The ancient Egyptians had an excellent knowledge of the human body due to their custom of mummifying their dead. The mummification process allowed the ancient Egyptians to have an intimate knowledge of the different parts of the human body and how those parts might have worked. This anatomical knowledge consisted mostly of the external parts of the human body (Nunn: 1996, 42). While the knowledge of the external parts of the human body were well known and well documented, it is clear, also, that there was a good deal of knowledge consisting of the internal organs and their functions. The names of these organs are referenced in a number of medical papyri, including the Edwin-Smith papyrus and the Berlin papyrus, which could be referencing an even earlier source attributed in antiquity to Djer, a first dynasty pharaoh/physician, although none of his medical works are known to have survived (Nunn: 1996, 42-44). Many of the ancient Egyptian words and symbols used in medical texts to define aspects of external anatomy consist of pictures of human anatomy. However, once anatomy turns internal, the hieroglyphs become those of animal anatomy (Reeves: 2001, 26). This may suggest the ancient Egyptians did not practice human dissection, but there is evidence to the contrary in the Old Kingdom Edwin-Smith papyrus that mentions, in great detail, the internal human anatomy, knowledge that could only be gained from some form of dissection (Reeves: 2001, 26).

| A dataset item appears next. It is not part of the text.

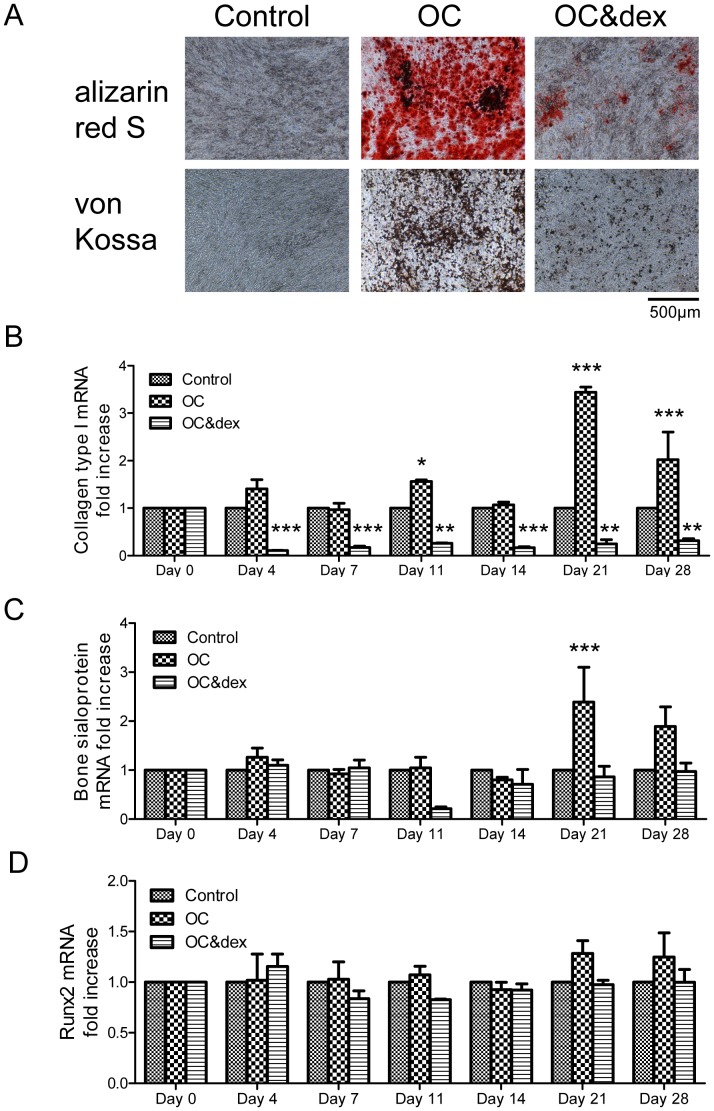
Investigating the expression of several bone markers in mineralizing 4T1 cells using real-time RT-PCR.(A) Alizarin red S and von Kossa staining of 4T1 cells after 28 days as viewed under a light microscope at 100× magnification (n = 3). The scale bar represents 500 µm. Positive staining was observed for calcium (red) and calcium phosphate (black/brown) using alizarin red S and von Kossa staining respectively, in the OC group and to a lesser extent in the OC&dex group. (B) There is a decrease in col1a1 (collagen type 1, alpha 1) mRNA expression in the OC&dex group compared to the control group from days 4–28. In contrast, there is increased expression of col1a1 in the OC group on days 11, 21 and 28. *P<0.05 OC vs. control on day 11. **P<0.01 OC&dex vs. control on days 11, 21 and 28. ***P<0.001 OC vs. control on days 21 and 28, also OC&dex vs. control on days 4, 7 and 14. (C) On day 21 there is an increase in the expression of bone sialoprotein (BSP) mRNA in the OC group compared to the control and OC&dex groups. ***P<0.001 OC vs. control and OC&dex groups on day 21. (D) No changes in the expression of Runx2 mRNA were detected between the different treatment groups over time. All real-time RT-PCR results are expressed in arbitrary units and normalized to the control samples at each time point. Each point represents the mean +/− SEM, n = 3, two-way ANOVA. OC (osteogenic cocktail) = 50 µg/ml ascorbic acid and 10 mM β-glycerophosphate. Dex = 100 nM dexamethasone.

Within the Ebers and the Berlin papyri, there exists a list that describes the connections of the metu. There is no direct translation of the plural word metu or it’s singular form, met (Nunn: 1996, 44). The abstract idea behind the word met is vessel, pertaining to the human body. The determinate symbol of this word is the male genitalia, one of the most prominent features of a “vessel” seen on the human body (Allen: 2000, 460). Considering this, the word metu must refer to the human body’s vessels in general, but in context may also refer to tendons, muscles and possibly even an abstract thought pertaining to the nervous system. There is no clear evidence that the ancient Egyptians had any idea of the existence of the nervous system (Nunn: 1996, 44). These vessels in the ancient Egyptian mind circulate all bodily fluids through the human body, traveling through a person’s heart and arriving at the desired location (Nunn: 1996, 48).

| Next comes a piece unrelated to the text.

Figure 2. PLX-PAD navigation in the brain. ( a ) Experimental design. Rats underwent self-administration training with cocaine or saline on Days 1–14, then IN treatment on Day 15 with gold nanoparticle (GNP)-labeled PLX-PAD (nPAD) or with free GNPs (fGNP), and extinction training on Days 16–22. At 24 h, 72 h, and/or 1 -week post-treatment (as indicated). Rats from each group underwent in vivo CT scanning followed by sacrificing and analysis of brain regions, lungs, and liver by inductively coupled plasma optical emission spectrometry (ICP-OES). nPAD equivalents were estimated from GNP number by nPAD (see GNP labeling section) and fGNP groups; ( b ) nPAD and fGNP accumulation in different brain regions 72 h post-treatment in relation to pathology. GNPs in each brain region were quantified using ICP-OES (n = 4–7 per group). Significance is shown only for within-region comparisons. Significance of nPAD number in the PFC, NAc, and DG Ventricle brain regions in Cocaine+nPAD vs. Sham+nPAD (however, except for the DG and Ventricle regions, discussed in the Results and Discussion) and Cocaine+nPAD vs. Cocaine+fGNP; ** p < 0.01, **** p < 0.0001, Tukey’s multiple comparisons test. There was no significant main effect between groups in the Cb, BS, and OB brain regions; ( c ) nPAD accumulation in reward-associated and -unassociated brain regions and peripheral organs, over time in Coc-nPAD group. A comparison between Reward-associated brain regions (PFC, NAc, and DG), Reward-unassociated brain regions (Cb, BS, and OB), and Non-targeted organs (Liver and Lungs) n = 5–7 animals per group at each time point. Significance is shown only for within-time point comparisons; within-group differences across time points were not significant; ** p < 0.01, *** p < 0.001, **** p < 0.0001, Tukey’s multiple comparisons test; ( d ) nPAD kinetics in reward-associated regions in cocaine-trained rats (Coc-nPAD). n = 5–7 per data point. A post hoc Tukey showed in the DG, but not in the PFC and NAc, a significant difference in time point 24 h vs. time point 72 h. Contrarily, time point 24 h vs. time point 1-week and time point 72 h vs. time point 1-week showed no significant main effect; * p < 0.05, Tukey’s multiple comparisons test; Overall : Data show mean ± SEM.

Other bodily functions are mentioned in medical papyri as well. To return to the nervous system, there is no reference to such a system in any ancient Egyptian papyrus, but there is incredible weight placed upon the spinal column and the information that travels down the spinal cord to the body’s extremities. In the Edwin-Smith papyrus, an injury to the upper portion of the spinal cord is described, citing that the one wounded “is not knowing his two arms and his two legs because of it [the injury]” (Nunn: 1996, 55).

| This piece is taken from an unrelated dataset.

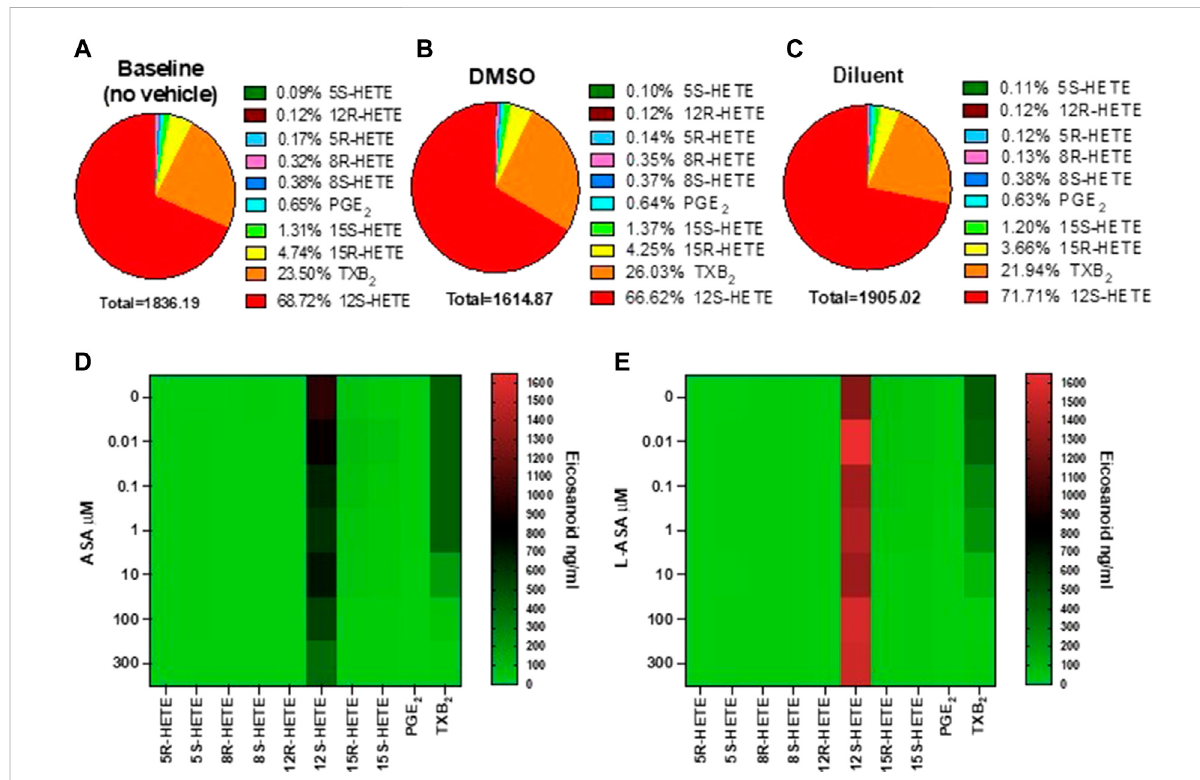
FIGURE 1 Baseline values and the effects of ASA or L-ASA on eicosanoids of human serum generated by targeted chiral lipidomics analysis using LC-MS/ MS. (A – C) Piechartreportingthegenerationofeicosanoidsinserumsamplesobtainedinhumanwholebloodallowedtoclotfor1 hat37 ° Cwithout vehicles (A) and in thepresence of DMSO (ASA vehicle) (B) or diluent(triacetinand saccharin, theconstituents of L-ASA) (C) ;data are the percentage of each eicosanoid versus the total concentration of all eicosanoids obtained by the mean of 6 separate experiments. (D,E) Heat map of the effectofASAandL-ASA(0.01 – 300 μ M),respectively,oneicosanoid(meanvaluesofthreeseparateexperiments)biosynthesisinserum,respectively. As described in the Methods Section, eicosanoid levels were measured by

Furthermore, there is a minimal understanding, within ancient Egypt, as to the respiratory system. Known as the “breath of life” to ancient Egyptians, a human is thought to breathe in from the right side of the body and exhale from the left side. This is an interesting thought process because of the association between right and west and left and east. The west is thought to be the land of the dead while the east is the land of the living. Considering this, it is strange that a human would receive the life-giving breath from the west side of the body while exhaling toward the east side of the body (Nunn: 1996, 55). Perhaps this is a reference to life after death and that the continuing life is given even unto the living through air.